AI’s Impact on Physician Burnout
Rep. Kim Schrier, MD (D-Wash.), spoke about how after more than a decade of training post-college, physicians have been likened to “cogs in a wheel” and to “line workers.”
“We’re burning out,” said Schrier, a pediatrician. She asked how to prevent physicians from “becoming a check on a system where AI makes patient management decisions for them,” despite their education and expertise.
Longhurst said he’s “incredibly optimistic” about AI’s potential to help mitigate burnout and the “incredibly positive results” found in pilot projects using AI scribes. He acknowledged that these technologies are still “quite expensive,” but as they become more available, he said he believes they can help “remediate” this past decade of burnout.
Algorithms vs Patients
Rep. Robin Kelly (D-Ill.) raised concerns about flawed AI algorithms that have been misused to deny patients’ medical claims. (Family members of two deceased UnitedHealthcare enrollees sued the insurer in November for denying care doctors allege was medically necessary.)

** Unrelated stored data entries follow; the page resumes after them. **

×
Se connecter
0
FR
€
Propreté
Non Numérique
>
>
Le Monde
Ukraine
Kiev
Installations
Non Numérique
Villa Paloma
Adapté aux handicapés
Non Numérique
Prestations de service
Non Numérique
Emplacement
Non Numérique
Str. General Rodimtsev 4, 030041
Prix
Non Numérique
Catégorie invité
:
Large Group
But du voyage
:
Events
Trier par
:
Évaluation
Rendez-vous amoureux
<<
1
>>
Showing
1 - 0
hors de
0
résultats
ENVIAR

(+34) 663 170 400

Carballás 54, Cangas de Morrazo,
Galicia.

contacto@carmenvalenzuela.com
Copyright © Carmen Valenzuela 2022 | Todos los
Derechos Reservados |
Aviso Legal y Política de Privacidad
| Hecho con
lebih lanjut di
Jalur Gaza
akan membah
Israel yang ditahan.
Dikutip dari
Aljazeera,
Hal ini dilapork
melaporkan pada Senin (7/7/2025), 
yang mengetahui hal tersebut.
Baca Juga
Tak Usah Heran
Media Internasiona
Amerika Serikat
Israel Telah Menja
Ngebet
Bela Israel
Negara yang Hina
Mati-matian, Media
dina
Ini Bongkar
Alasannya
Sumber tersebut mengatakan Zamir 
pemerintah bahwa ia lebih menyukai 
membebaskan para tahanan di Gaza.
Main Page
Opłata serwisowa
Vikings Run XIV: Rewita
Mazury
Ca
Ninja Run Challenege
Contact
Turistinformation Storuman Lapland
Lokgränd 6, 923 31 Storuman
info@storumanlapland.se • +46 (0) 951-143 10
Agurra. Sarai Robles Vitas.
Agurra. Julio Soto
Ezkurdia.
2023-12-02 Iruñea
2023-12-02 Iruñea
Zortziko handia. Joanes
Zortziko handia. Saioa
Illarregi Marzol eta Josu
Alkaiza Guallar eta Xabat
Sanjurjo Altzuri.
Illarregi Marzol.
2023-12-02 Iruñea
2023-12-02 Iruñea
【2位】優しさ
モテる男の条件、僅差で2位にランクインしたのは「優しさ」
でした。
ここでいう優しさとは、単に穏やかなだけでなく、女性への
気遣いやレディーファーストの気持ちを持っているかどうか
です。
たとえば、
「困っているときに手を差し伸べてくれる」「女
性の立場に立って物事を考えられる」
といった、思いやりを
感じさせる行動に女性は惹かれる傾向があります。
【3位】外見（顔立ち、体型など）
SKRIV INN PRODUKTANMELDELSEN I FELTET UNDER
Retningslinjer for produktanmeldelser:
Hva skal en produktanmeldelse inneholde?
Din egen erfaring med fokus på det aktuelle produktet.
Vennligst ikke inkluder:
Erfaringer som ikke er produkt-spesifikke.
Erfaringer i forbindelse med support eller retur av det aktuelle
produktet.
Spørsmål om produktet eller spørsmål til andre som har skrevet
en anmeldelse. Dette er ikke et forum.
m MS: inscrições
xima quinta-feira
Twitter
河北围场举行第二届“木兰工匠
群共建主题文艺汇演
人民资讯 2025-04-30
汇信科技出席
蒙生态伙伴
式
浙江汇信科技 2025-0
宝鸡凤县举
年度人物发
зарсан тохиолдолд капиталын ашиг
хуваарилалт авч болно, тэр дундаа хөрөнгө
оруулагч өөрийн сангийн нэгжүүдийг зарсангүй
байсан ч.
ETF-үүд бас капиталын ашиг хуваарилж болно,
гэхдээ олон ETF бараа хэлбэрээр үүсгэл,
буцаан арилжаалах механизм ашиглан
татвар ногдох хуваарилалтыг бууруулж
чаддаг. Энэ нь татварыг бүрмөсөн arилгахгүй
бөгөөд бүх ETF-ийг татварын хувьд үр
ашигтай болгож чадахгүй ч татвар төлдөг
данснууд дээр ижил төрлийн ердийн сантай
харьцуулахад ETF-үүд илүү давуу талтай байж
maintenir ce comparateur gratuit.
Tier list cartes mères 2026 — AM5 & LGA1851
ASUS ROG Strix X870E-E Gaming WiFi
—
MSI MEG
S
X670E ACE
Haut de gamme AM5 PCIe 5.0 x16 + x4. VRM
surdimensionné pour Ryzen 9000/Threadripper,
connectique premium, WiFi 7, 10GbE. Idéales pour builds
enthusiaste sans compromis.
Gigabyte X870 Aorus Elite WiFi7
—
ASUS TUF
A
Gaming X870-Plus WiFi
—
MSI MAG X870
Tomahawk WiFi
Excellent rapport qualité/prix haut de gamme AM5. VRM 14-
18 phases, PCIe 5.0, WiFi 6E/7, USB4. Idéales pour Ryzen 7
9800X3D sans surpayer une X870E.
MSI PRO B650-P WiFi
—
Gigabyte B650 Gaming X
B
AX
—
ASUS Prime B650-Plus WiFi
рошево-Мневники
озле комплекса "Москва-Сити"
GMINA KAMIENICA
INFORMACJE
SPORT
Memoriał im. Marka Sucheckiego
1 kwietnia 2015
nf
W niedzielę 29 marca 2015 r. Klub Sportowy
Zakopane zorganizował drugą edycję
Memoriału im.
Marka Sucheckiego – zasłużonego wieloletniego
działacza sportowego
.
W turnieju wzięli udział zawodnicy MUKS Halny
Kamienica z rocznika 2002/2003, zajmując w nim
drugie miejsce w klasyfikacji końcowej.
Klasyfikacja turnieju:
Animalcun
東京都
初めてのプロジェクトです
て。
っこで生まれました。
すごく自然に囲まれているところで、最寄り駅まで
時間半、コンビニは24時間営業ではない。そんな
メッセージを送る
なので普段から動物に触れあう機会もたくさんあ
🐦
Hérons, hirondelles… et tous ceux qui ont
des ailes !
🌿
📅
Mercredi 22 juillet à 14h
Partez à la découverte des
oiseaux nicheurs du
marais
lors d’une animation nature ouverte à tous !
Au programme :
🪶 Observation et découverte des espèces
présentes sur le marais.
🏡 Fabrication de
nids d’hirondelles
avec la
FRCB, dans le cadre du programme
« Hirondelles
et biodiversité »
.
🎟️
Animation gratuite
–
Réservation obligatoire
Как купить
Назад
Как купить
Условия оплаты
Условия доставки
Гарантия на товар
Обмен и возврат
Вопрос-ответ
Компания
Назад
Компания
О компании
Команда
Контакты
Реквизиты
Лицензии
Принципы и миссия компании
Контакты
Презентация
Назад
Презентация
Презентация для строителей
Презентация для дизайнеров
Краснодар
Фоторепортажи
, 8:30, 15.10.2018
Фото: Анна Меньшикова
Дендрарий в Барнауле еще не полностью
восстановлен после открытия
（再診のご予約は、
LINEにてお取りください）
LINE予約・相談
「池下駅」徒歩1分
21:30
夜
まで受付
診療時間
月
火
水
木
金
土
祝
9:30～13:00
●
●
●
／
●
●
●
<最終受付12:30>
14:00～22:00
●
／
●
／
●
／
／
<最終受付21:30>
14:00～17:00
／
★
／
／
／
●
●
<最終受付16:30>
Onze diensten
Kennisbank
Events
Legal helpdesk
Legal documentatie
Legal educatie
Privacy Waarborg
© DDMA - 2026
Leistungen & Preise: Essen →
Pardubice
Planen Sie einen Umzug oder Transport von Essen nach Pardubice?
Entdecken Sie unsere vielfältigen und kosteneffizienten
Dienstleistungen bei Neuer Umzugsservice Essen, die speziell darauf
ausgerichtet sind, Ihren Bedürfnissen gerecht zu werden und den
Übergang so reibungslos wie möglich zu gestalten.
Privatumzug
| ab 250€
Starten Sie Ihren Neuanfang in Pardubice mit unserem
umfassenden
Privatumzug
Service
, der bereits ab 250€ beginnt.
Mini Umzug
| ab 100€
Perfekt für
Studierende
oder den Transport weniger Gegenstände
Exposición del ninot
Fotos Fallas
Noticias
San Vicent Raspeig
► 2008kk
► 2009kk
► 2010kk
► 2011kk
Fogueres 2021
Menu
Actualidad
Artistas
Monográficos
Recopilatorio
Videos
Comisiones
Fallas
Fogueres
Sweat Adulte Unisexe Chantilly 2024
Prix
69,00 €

Newman-Toker explained that the issue of insurers denying more claims to make more money and providers trying to increase their claims to get paid more is a long-standing issue that has bled over into the AI space.
While the focus of the hearing had been on AI that is being directly integrated into the healthcare space, Newman-Toker said this kind of AI exists in the periphery in an unregulated and “potentially dangerous” space, given how little is known about the systems managing the process of healthcare.
Direct-to-patient symptom checkers, which people alarmingly rely on for medical advice, also fall into this unregulated space, he noted.
“I do think we need to start bringing some of those [technologies] into the regulatory framework,” Newman-Toker said.
Perpetuation of Bias in Healthcare
Newman-Toker also warned the subcommittee about the critical need to train AI on appropriate data sources and to properly test algorithms.
“Put simply, if available electronic health record data sets are used to train AI systems, the best we can hope for is AI systems which replicate and formalize implicit human biases. And the worst we can expect is AI systems that are frequently wrong in their recommendations,” he said.
Rep. Ann McLane Kuster (D-N.H.) shared Newman-Toker’s concern about bias in AI and asked what solutions were needed.
“Gold standard datasets” are important to testing, Newman-Toker said, but to achieve those, “we actually have to do things in healthcare that we don’t normally do, such as … determine what actually happens to our patients downstream after an encounter.”
When a patient leaves a clinician and is given a diagnosis, clinicians don’t always get to follow-up. The patient could end up in a different health system, Newman-Toker noted. “So we have to start coordinating data architectures … [and] developing and curating good datasets that can be used at a large scale to train these AI models.”